IIRC you had to get up to about 30 MPH and let off the gas and it would electrically shift to overdrive. If you wanted passing gear you pushed the accelerator all the way down and it would shift into direct, let off the accelerator and it would shift back to overdrive. A solenoid did the shifting from direct to OD and back and a governor that ran off the tailshaft would determine when it would go to OD above 30 MPH. Below 30 MPH and it would drop out of overdrive. I had 3 different cars with it, a '53 plymouth, a '57 chev and a '64 rambler american.
Mike
 
First time I drove an overdrive it scared the bejeebers out of me. Coming down a hill and let off the gas to slow down.
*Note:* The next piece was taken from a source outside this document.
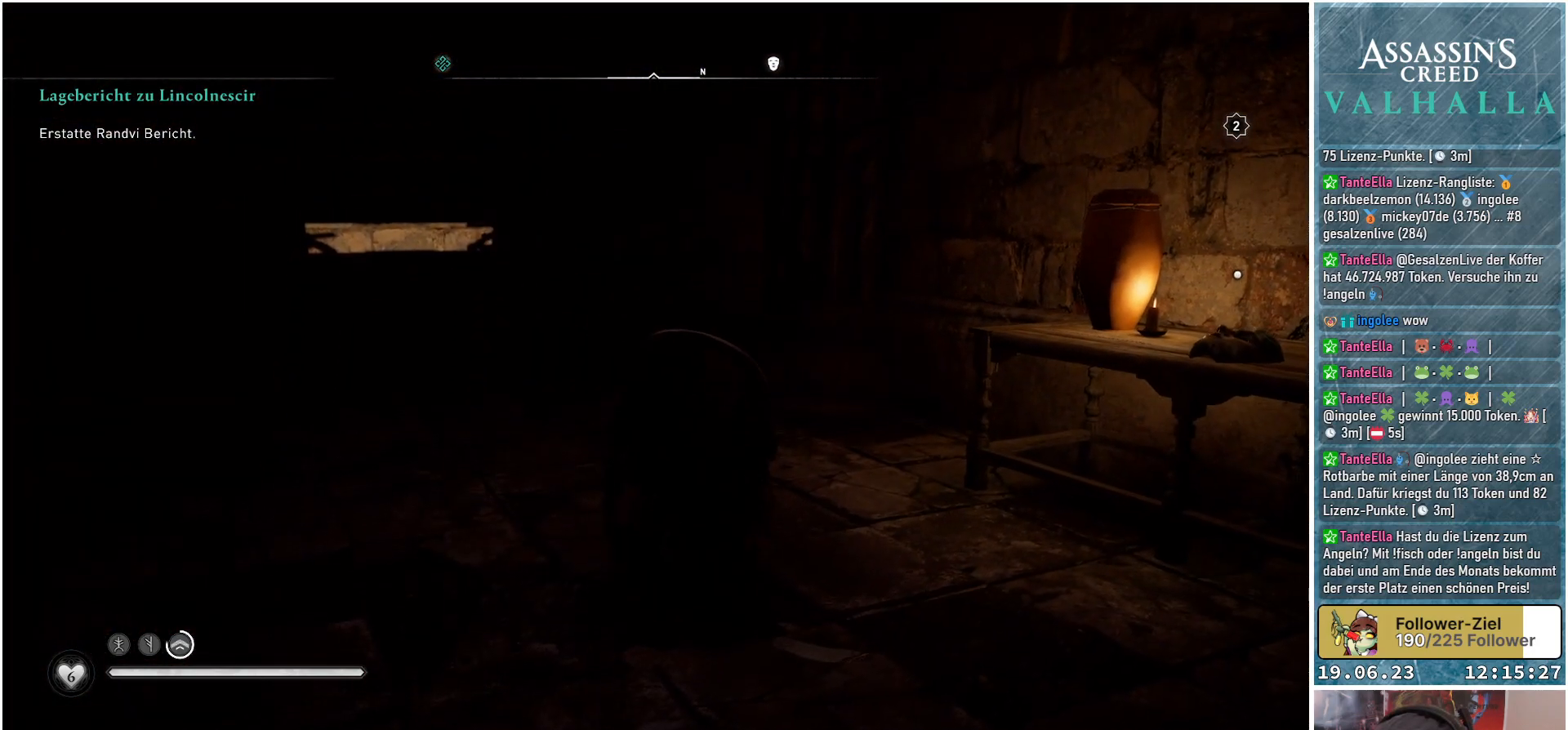
{"buttons": [], "left_stick": "center", "right_stick": "center", "events": [[50, "right_stick", "right"], [317, "right_stick", "center"]]}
It didn't. Started gaining speed like a runaway freight train. Fortunately the owner was with me and told me what to do. Free wheeling down a hill can be scary when your driving someone else's car. 1950 Plymouth station wagon if I remember correctly.
Noel I think you'll enjoy it when you get it running.
 
Seemed like the one I drove just had a handle under the dash that you pulled out to put it in OD. Would free wheel at any speed. That's been 50 years ago though.
 
My mom had a 47 Stud Commander.

Fine old rare at car shows today nearly any model of Stud including trhe Avanti.

:D Al
 
The only thing wrong with the Avanti was it was built before it's time.
And the heads on the 289 were prone to cracking if equipped with the Paxton supercharger option. I never worked on one personally but this was the story going around at the time. Never could get myself to like the looks but the engineering was very intriguing.